What is needed is an exact copy of the lines from the start of the records below through the line with "Figure 4. Root", without the pictures.
- Opening Delimiter -
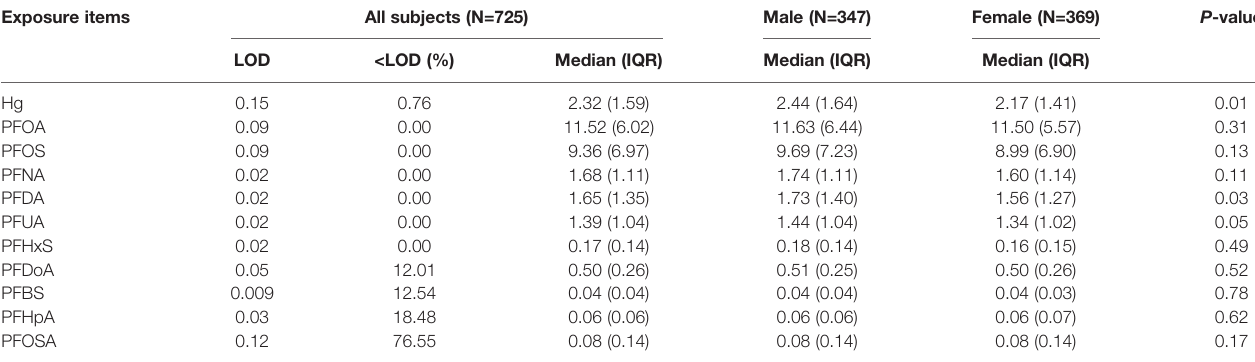
TABLE 2 | Per fl uoroalkyl substances (PFAS, ng/mL) exposure level during early pregnancy, strati fi ed by child sex. Exposure items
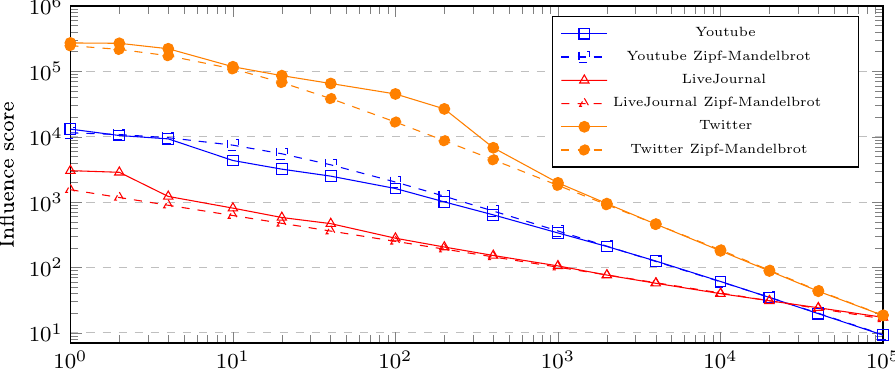
Fig. 3 Datasets’ influence score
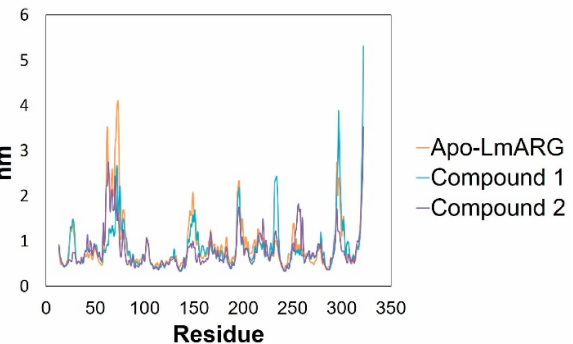
Figure 4. Root Mean Square Fluctuation analysis of C α in the Apo-LmARG and the respective complexes.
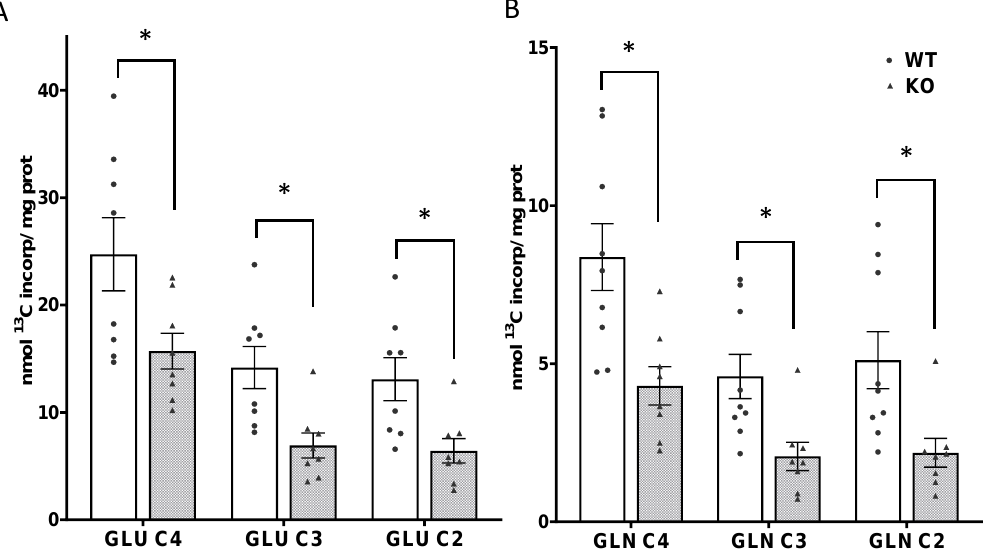
Figure 4. Incorporation of label from metabolism of [1,6- 13 C]glucose into newly synthesized isotopomers of glutamate ( A ) and glutamine ( B ) in brain from adult WT (white bars) and SIRT3 KO mice (gray bars). Individual data points are indicated by black circles and triangles. Note that the scale of the y-axis for glutamine is different than glutamate. Values are mean ± SEM nmol 13 C incorporated/mg protein from n = 9 WT and 8 SIRT3 KO mice. Data were analyzed by Student’s t -test, * p < 0.05.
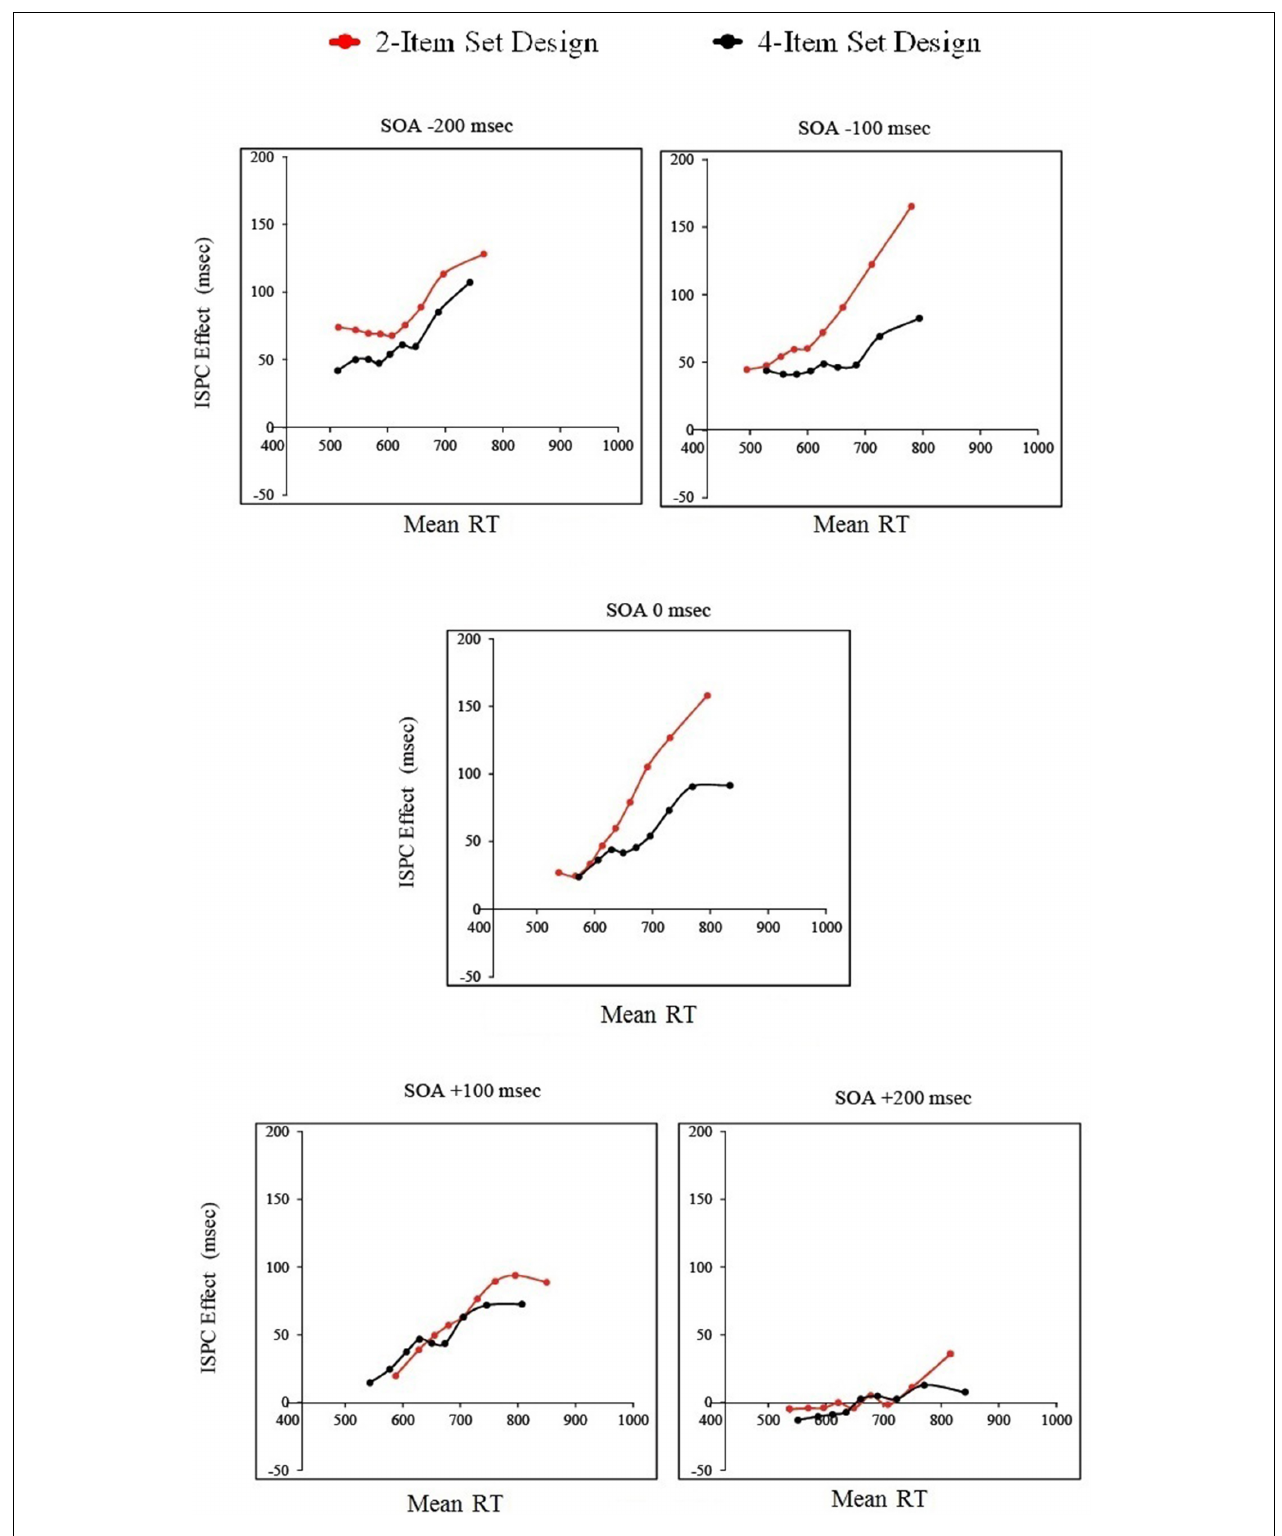
FIGURE 9 | Delta plots of the ISPC effects as a function of set size and SOA for Experiment 2.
- Closing Delimiter -
[Solution for this problem]
TABLE 2 | Per fl uoroalkyl substances (PFAS, ng/mL) exposure level during early pregnancy, strati fi ed by child sex. Exposure items
Fig. 3 Datasets’ influence score
Figure 4. Root Mean Square Fluctuation analysis of C α in the Apo-LmARG and the respective complexes.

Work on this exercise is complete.